● **Work to complete**:
Gather every line below that contains the string "data" and copy each of those lines in full.

************

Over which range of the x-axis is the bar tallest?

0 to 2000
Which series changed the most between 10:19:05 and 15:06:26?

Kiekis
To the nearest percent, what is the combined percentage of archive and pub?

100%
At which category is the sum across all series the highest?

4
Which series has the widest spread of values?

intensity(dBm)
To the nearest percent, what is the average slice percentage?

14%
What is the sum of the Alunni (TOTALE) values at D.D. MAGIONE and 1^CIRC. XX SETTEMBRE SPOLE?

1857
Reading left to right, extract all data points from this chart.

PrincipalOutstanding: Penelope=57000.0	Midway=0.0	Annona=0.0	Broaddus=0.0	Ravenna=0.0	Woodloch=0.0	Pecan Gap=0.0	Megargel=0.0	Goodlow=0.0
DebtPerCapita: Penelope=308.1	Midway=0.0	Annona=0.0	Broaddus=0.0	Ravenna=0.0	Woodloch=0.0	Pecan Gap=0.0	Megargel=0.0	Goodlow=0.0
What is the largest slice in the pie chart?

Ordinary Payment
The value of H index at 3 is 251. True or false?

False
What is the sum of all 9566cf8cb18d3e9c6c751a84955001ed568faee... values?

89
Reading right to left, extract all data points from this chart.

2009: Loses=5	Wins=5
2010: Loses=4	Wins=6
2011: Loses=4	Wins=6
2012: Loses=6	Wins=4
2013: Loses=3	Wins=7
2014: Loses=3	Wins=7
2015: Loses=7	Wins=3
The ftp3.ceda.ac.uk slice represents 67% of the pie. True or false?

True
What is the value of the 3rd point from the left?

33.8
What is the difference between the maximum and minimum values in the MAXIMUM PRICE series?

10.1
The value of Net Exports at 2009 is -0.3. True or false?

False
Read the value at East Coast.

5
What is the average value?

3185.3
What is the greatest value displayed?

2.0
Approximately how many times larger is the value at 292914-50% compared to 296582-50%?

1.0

************

● **Response**:
Reading left to right, extract all data points from this chart.
Reading right to left, extract all data points from this chart.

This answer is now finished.